Film | 01-Oct-2021
When and Why People Pay Attention to Video Ads
In the 21st century, video advertising is the most popular way to reach online audiences. Experts believe video advertising will dominate the next decade, which suggests that now is an ideal time for marketing professionals to learn more about it and investigate how it could improve their reach and overall effectiveness with campaigns.
The Current State of Video Advertising
Although marketing with videos is gaining popularity, that doesn’t make it a guaranteed win for marketers. The results of an Irish study indicated 60% of respondents felt there was too much advertising associated with on-demand video platforms. Also, 35% said they got frustrated with those ads because they prevented them from watching their desired content.
If an audience doesn’t pay attention to your ad, there’s no way it can be effective. And competition for people’s attention has never been fiercer, but all is not lost.

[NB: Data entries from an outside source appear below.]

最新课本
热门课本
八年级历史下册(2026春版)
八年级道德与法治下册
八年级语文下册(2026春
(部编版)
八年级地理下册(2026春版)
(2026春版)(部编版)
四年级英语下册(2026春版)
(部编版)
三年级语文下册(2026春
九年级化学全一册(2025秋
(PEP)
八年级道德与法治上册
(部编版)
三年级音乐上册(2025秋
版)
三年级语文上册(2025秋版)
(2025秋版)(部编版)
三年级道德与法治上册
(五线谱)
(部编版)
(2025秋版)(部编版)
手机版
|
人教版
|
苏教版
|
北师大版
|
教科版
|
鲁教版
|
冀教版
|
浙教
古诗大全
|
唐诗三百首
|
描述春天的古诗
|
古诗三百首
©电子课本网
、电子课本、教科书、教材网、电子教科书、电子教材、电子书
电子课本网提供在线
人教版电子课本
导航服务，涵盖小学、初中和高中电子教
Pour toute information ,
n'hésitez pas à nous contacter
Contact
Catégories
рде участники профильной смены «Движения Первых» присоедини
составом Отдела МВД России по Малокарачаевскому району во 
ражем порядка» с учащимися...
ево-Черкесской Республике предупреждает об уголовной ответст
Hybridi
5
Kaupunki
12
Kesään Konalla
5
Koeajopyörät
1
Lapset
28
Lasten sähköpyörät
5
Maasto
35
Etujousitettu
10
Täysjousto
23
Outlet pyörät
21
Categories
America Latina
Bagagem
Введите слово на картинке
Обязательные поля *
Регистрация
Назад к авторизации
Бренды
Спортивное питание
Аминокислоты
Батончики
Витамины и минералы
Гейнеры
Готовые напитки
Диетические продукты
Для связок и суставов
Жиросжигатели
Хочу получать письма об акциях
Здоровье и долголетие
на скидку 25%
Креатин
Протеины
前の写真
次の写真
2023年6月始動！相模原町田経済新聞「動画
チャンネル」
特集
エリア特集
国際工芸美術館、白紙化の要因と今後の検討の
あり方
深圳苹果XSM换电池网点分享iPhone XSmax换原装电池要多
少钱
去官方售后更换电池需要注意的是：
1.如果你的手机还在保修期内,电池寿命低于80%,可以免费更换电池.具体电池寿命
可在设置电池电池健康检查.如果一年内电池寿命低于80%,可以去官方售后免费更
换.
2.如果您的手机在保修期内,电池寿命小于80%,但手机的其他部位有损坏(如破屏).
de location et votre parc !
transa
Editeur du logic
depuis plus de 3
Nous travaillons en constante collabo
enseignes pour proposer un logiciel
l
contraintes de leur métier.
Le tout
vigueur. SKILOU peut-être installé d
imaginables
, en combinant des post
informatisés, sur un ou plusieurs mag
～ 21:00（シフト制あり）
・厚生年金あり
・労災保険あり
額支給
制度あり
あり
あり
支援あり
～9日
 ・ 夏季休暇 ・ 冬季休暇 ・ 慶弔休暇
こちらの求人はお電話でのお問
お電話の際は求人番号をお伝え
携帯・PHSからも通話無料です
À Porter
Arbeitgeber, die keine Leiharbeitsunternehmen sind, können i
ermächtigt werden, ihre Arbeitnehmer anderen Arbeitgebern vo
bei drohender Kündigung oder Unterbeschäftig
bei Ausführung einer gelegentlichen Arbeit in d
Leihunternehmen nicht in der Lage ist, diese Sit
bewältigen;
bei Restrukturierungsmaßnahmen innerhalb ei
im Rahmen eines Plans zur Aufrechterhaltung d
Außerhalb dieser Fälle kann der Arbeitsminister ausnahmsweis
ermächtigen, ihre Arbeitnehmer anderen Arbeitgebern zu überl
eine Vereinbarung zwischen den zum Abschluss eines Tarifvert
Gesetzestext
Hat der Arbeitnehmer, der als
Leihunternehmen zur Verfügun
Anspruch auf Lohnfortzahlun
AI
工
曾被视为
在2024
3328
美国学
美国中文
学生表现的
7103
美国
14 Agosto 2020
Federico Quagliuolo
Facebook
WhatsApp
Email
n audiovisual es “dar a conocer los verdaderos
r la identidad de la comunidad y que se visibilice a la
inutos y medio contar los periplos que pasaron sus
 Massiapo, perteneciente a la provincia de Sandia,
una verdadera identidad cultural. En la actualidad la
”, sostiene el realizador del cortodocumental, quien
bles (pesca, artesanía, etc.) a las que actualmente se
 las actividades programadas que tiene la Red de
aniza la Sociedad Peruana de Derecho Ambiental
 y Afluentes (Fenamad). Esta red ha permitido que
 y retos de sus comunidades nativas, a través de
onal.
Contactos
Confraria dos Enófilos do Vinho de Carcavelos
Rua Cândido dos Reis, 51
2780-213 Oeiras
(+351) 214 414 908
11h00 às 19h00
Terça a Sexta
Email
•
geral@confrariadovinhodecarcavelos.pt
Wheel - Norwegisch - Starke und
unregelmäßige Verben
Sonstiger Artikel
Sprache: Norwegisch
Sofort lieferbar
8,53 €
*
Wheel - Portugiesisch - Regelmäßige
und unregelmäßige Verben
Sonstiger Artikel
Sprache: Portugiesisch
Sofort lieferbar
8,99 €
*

From influencer partnerships to the use of emotional storytelling, advertisers have access to countless creative levers to help break through the noise. But the truth is, even the best creative components will only take you so far in this world where consumers are more selective with the allocation of their attention than ever. And according to new research from Ipsos and Nielsen, the attention-worthiness of video ads depends just as much on how the ads are served as what’s in them.
Contrary to popular belief, people can and do still pay attention today
It’s not that grabbing attention has become impossible. Despite the recent proliferation in platforms, channels, and devices, research shows people can and do still pay attention to video. In fact, according to Ipsos, 81% of video-viewing occasions get all or most of people’s attention.
But people are more selective about where they devote their attention
People have so much media to choose from today that they are less likely to settle for content that doesn’t grab their interest.2 Gone are the days of, “I’m watching this because there’s nothing good on.” Now, there are so many options, you’re more likely to have choice overload.
As one focus group participant in Chicago put it, “There’s so much out there that if something doesn’t really grab me, I just go on to the next thing.” In other words, if you can’t captivate them, they clear out.
When your audience is captive.
Advertising content needs to do two things — engage and persuade. Ads traditionally spent more time doing the latter — in the pre-internet era, the main way people accessed information about new products or brands was through TV advertisements, so they were willing to pay sustained attention to promotional or informational content. With the ubiquity of on-demand information, that’s no longer the case; in general today’s consumers will pay significantly more attention to content designed to entertain them. This holds true for B2B and B2C audiences alike.
However, exceptions to this rule still exist. Consider a cinema, where consumers are relatively captive. They sit in a darkened room, leaving is inconvenient and they probably don’t have access to competing content (though even this is changing as norms against smart-phone use in cinemas deteriorate). In this context, advertisers can assume that their audience will pay full attention until the end of the commercial — so they can focus on persuasion and spend more of the ad time imparting product information.
When your audience starts off paying attention.
Unlike cinema-goers, people who watch television have plenty of available alternatives. They can change the channel, pick up their smart phone, walk into the kitchen to have a snack, or even pause and then fast-forward through commercials. In an experiment over the internet, I played a subsample of 88 video ads for various food and beverage products — and told participants that they could skip any ad that they chose. I filmed the participants’ faces. Using an algorithm to measure their facial reaction, I was able to gauge the time and intensity of emotional engagement each ad elicited. I then asked participants in the study to buy a confectionary product, and was able to correlate their purchasing choices to how intensely each advertisement engaged their attention.
When your audience does not start off paying attention.
It’s a truism of advertising that good television ads grab their audience’s attention in the first five seconds. But sometimes your audience isn’t even watching your ad to begin with, so instead you need to capture their attention over the course of the ad — for instance, when a television is on in the background during the typically busy “early evening” time slots, when younger audiences make up the bulk of viewers (they are inveterate multitaskers), or when your advertisement will play in the middle of a “pod” of commercials.
When your audience is completely distracted
There are some contexts in which an audience’s attention will be so divided that trying to capture it is a fool’s errand. Display advertising in Times Square in Manhattan is a good example — only already strong brands have a chance of making an impression in such a noisy environment, and it will likely be a weak one. In such instances, however, there may be solution — viral advertising, but not the standard way.
Few categories have commercials that are as highly skipped as batteries. People are just not interested in what many perceive to be a commodity. Yet, Duracell managed to make a battery advertisement into a viral sensation with almost 16 million views on YouTube alone (12 million in just two weeks). My research shows just what a jackpot this was: less than 0.6% of video ads get 1 million or more total views on YouTube.
For advertising to work, it has to attract attention before it does anything else. That task is much more complicated and expensive than in past because people’s attention spans are shorter and more brands compete for attention.